In February 2015, Twilio acquired Authy, a Y Combinator–backed startup that offers two-factor authentication (2FA) services to end users, developers and enterprises.

The company acquired Tikal Technologies, the development team behind the Kurento WebRTC open-source media server software, for $8.5 million in September 2016.

In February 2017, Twilio acquired Beepsend, a Swedish-based SMS messaging provider, for an undisclosed amount. Twilio acquired the Clef 2FA application in March 2017, after which Clef was discontinued and some of its employees were reassigned to Authy products.

Twilio announced in September 2018 that it was acquiring Ytica, a Prague, Czech Republic–based speech analytics firm, for an undisclosed amount. In October 2018 Twilio announced it was acquiring SendGrid, a Denver, Colorado-based customer communication platform for transactional and marketing email, for $2 billion. In February 2019, the two companies were formally merged in a deal valued at $3 billion. In November 2018, the company acquired Core Network Dynamics GmbH, a Berlin, Germany-based virtual evolved packet core company.

Twilio announced in July 2020 that it had acquired Electric Imp, an internet of things platform company, for an undisclosed amount. In October of that year, the company acquired Segment, a platform to collect, clean, and activate customer data, for $3.2 billion. In May 2021, Twilio acquired Ionic Security, a data security platform for $30.2 million, and Zipwhip, a toll-free messaging services provider, for $850 million.

In January 2022, Twilio announced that it agreed to acquire Boku Identity, Inc. from Boku, Inc. for $32.3 million.

In October 2025, Twilio announced its agreement to acquire Stytch, an identity platform for AI agents.

==Technology==
Twilio uses Amazon Web Services to host its communication infrastructure via APIs. Rather than using industry-standard protocols such as SIP for call control, Twilio uses a customized markup language known as TwiML to allow for direct integration with its services. Twilio and the customer typically exchange TwiML documents via HTTP Webhook.

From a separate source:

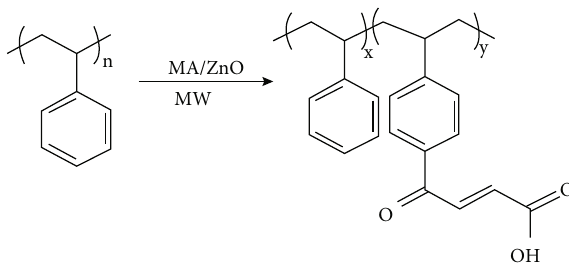
Figure 12: Implementation of the microwave generator in the twin-screw extruder for the ROP of lactide. Figure 13: Grafting maleic anhydride on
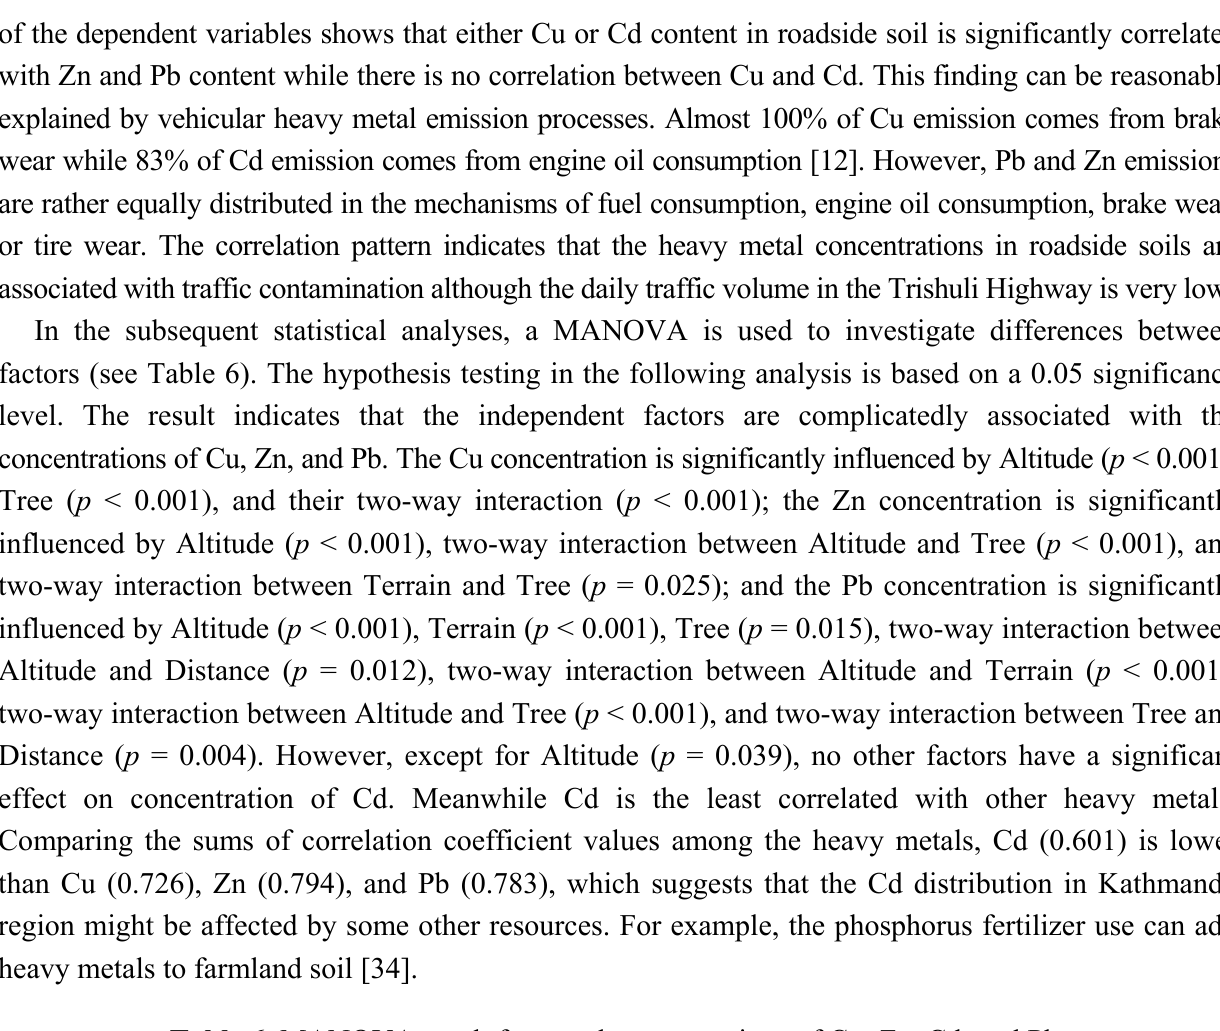
Table 6. MANOVA result for metal concentrations of Cu, Zn, Cd, and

In June 2010, Twilio launched OpenVBX, an open-source product that lets business users configure phone numbers to receive and route phone calls. One month later, Twilio engineer Kyle Conroy released Stashboard, an open-source status dashboard written in the Python programming language that any API or software service can use to display whether their service is functioning properly.

== Security incidents ==
On August 4, 2022, attackers accessed Twilio's internal network through an SMS phishing campaign targeting Twilio's employees. Twilio confirmed the data breach three days later. On August 15, Signal – which used Twilio for phone number validation – announced that it had been impacted by the breach, indicating that the affected customers included enterprise accounts. The hackers obtained the data of 209 Twilio customers and compromised 93 accounts on Authy, Twilio's 2FA service, while registering their own devices to the accounts. In October of that year, Twilio disclosed that it had suffered an earlier data breach in June 2022, after a Twilio employee was tricked into revealing their access credentials in a voice phishing attack; Twilio stated that the attacker gained access to customer data for less than 12 hours.

In a July 2024 data breach, the ShinyHunters hacker group used an unsecured Twilio API to acquire the phone numbers of over 33 million Authy users.